A solution thus seems to be to just clarify in the spec that a wavelength index is only needed for dataTypes for which a wavelength needs to be specified and that for all other dataTypes, it is not required to specify the wavelength index.
So, we need to update the spec to clarify this... and we need to verify that the validator(s) handle this condition.

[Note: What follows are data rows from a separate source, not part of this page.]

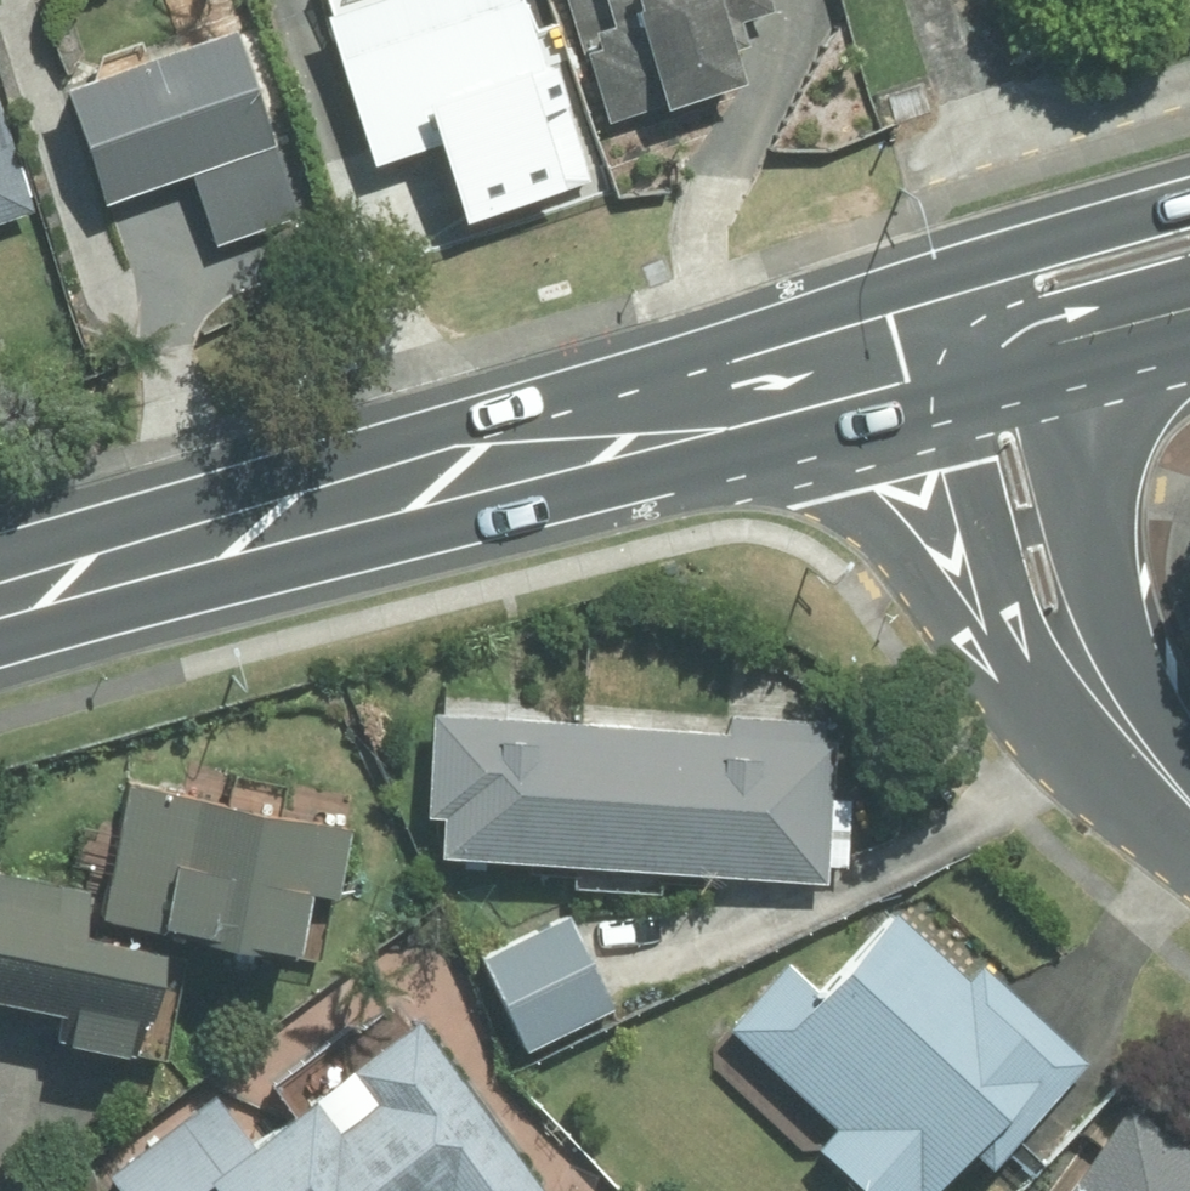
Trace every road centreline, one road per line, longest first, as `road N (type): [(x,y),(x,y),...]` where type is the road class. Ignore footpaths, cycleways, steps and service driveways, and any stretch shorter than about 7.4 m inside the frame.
road 1 (secondary): [(433,472),(888,288),(1189,199)]
road 2 (secondary): [(433,472),(893,349),(961,348)]
road 3 (secondary): [(0,596),(433,472)]
road 4 (residential): [(1042,377),(1095,602),(1149,760)]
road 5 (residential): [(1019,639),(837,496),(704,433)]
road 6 (secondary): [(704,433),(433,472)]
road 7 (residential): [(1019,639),(981,561),(939,399)]
road 8 (secondary): [(961,348),(1020,316),(1189,270)]
road 9 (secondary): [(939,399),(704,433)]
road 10 (residential): [(1149,760),(1074,700),(1019,639)]
road 11 (secondary): [(1189,337),(1042,377)]

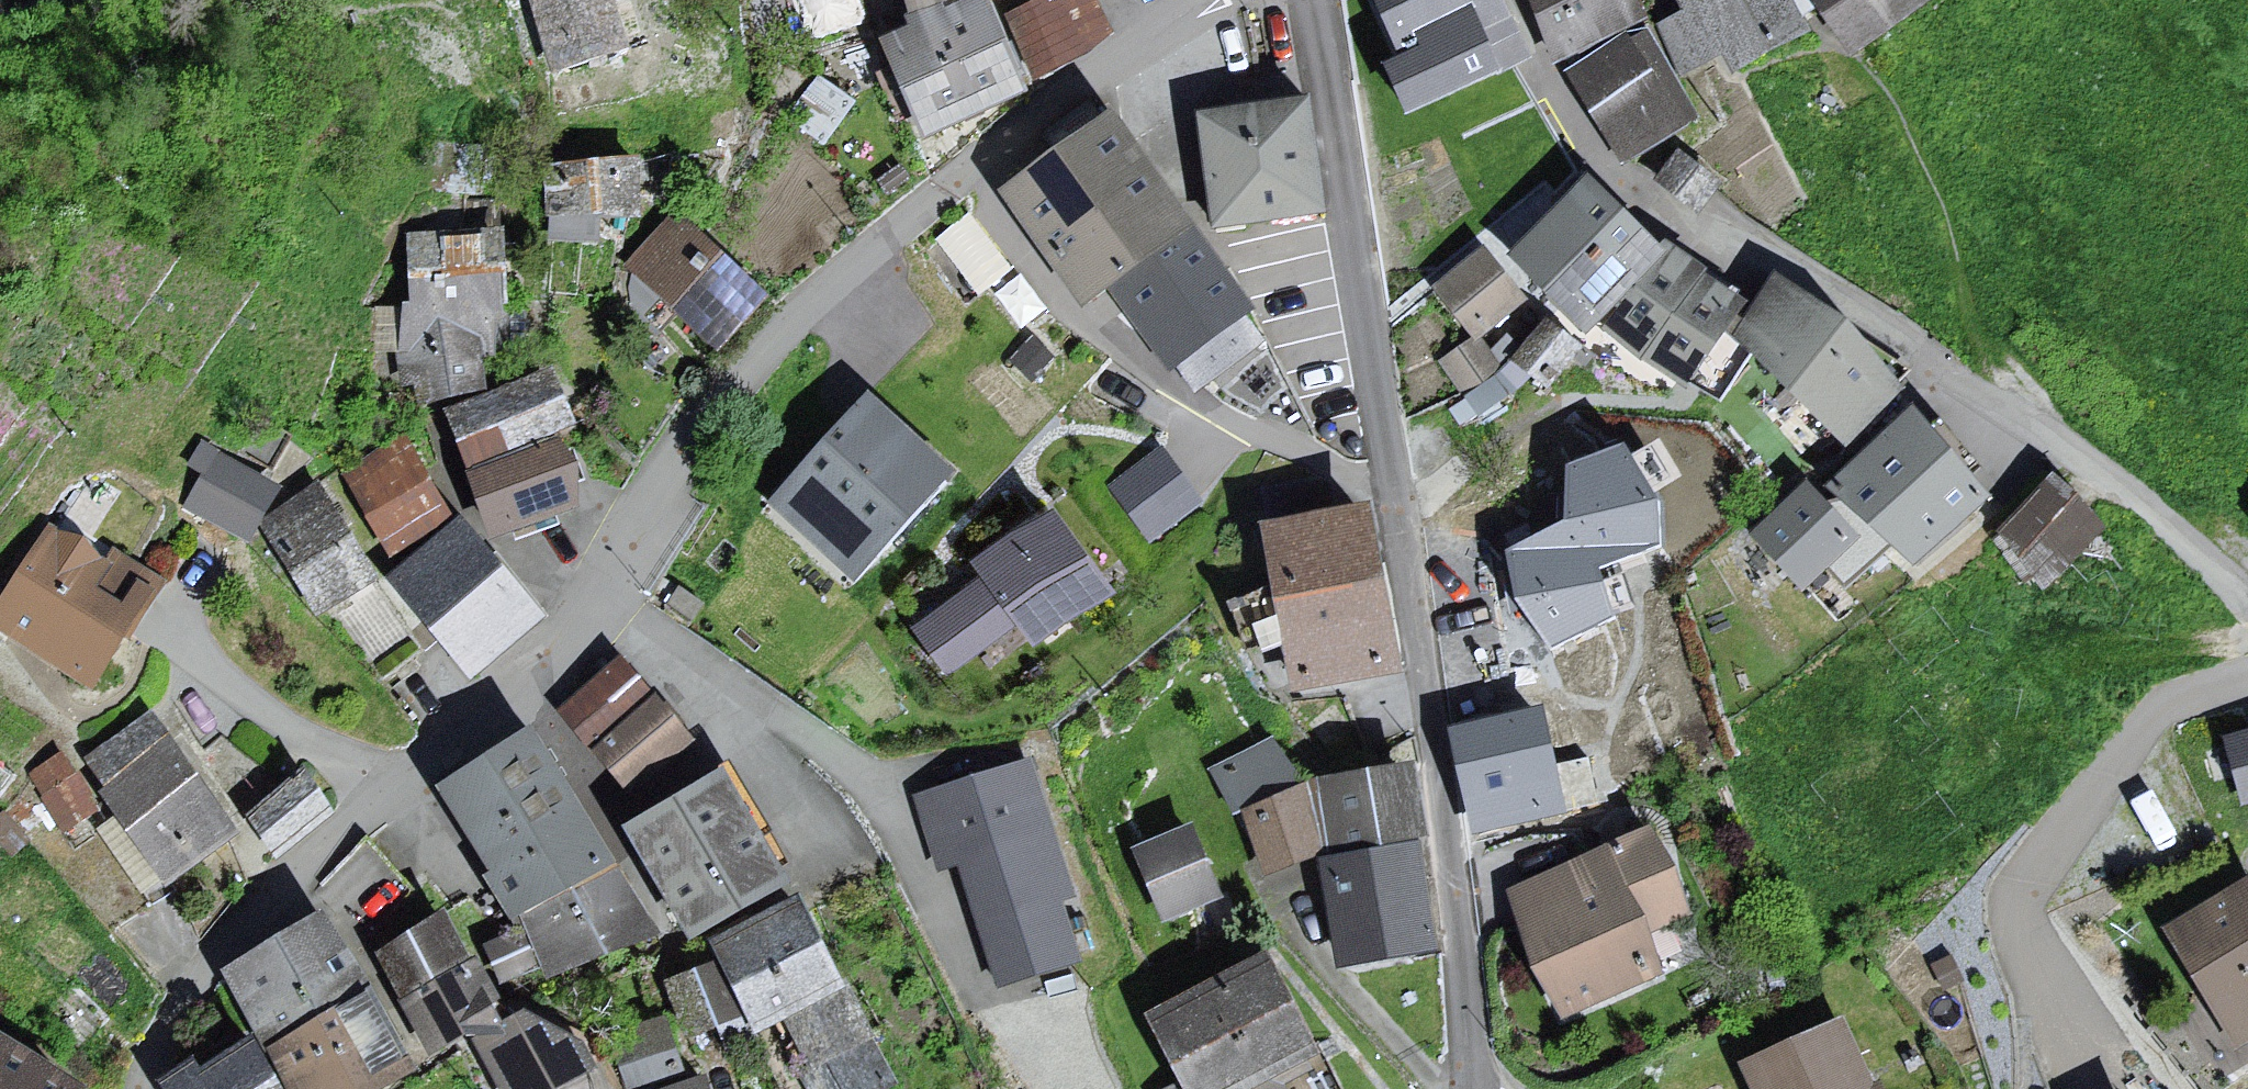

Following meeting of May 24 it was decided that:
Probably this is already mentioned somewhere but I couldn't find it directly in the specs (only in #40, but not integrated). If required fields are not used they can't be empty and a default / not used value should be set instead. @dboas @jayd1860 suggested -1 for integers for example for wavelengthIndex=-1 and dataTypeIndex=-1 in preprocessed data. Strings could be handled as empty strings in general. It would be great if this could be stated in the spec. directly.